Let $f : X \to Y$ be an arbitrary function and define a relation $R \subseteq X \times X$ by
$R = \{ (x_1, x_2) : f(x_1) = f(x_2) \}$
Show that $R$ is an equivalence relation and describe its equivalence classes.
The provided solution was
For each $y \in Y$, the pre-image of $y$, usually denoted $f^{-1}(y)$, is an equivalence class.
I know that, for an equivalence relation on a set $A$, an equivalence class is defined as
$[a]_R = \{b \in A : (a, b) \in R \}$ for all $a \in A$.
Using the definition of an equivalence class, my impression was that we need to find the set of all elements $x_2 \in X$ such that $f(x_1) = f(x_2)$. But the provided solution does not seem to follow this definition, so I do not understand how it qualifies as an equivalence class?
I would greatly appreciate it if people could please take the time to clarify why the provided solution is correct and how it makes sense as an equivalence class, given the definition of equivalence class that I provided.
EDIT: If this solution is incorrect and/or incomplete, then what actually is the correct solution?
You are looking at the problem from the equivalence relation perspective. Given a relation $R$, it is an equivalence relation if it is reflexive, symmetric, and transitive. This is the definition and your solution is to prove that the given relation has those three features.

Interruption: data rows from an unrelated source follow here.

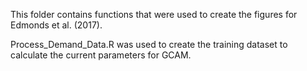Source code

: This folder contains functions that were used to create the figures for Edmonds et al. (2017). 

Process_Demand_Data.R was used to create the training dataset to calculate the current parameters for GCAM.
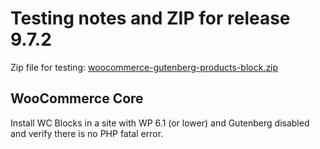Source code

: # Testing notes and ZIP for release 9.7.2

Zip file for testing: [woocommerce-gutenberg-products-block.zip](https://github.com/woocommerce/woocommerce-blocks/files/10881589/woocommerce-gutenberg-products-block.zip)

## WooCommerce Core

Install WC Blocks in a site with WP 6.1 (or lower) and Gutenberg disabled and verify there is no PHP fatal error.
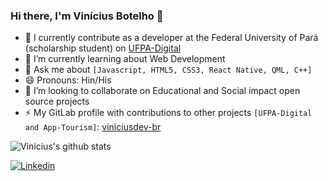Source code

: ### Hi there, I'm Vinícius Botelho 👋

- 🔭 I currently contribute as a developer at the Federal University of Pará (scholarship student) on [UFPA-Digital](https://gitlab.com/ccsl-ufpa/ufpa-digital)
- 🌱 I’m currently learning about Web Development
- 💬 Ask me about `[Javascript, HTML5, CSS3, React Native, QML, C++]`
- 😄 Pronouns: Hin/His
- 👯 I’m looking to collaborate on Educational and Social impact open source projects
- ⚡ My GitLab profile with contributions to other projects `[UFPA-Digital and App-Tourism]`: [viniciusdev-br](https://gitlab.com/viniciusdev-br)

![Vinicius's github stats](https://github-readme-stats.vercel.app/api?username=viniciusdev-br&show_icons=true&theme=radical)

[![Linkedin](https://img.shields.io/badge/-LinkedIn-060606?style=flat&labelColor=0D0D0D&logo=Linkedin&Color=white)](https://www.linkedin.com/in/vinicius-botelho-15716218b)









<!--
**viniciusdev-br/viniciusdev-br** is a ✨ _special_ ✨ repository because its `README.md` (this file) appears on your GitHub profile.

Here are some ideas to get you started:

- 🔭 I’m currently working on ...
- 🌱 I’m currently learning ...
- 👯 I’m looking to collaborate on ...
- 🤔 I’m looking for help with ...
- 💬 Ask me about ...
- 📫 How to reach me: ...
- 😄 Pronouns: ...
- ⚡ Fun fact: ...
-->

It seems the provided solution is taking a different perspective. One of the first things that one does with an equivalence relation is to use it to partition the set of definition of the relation into equivalence classes. The set, $X$ in this case, is partitioned into disjoint subsets whose union is the original set.
The missing piece seems to be that these two perspectives are the same. An equivalence relation defines a partition and a partition defines an equivalence relation (via $(x_1,x_2)\in R$ iff $x_1$ and $x_2$ are in the same subset in the partition).
Your solution used the first perspective, the provided solution uses the second perspective. The stumbling block seems to be recognizing that the two perspectives are equivalent.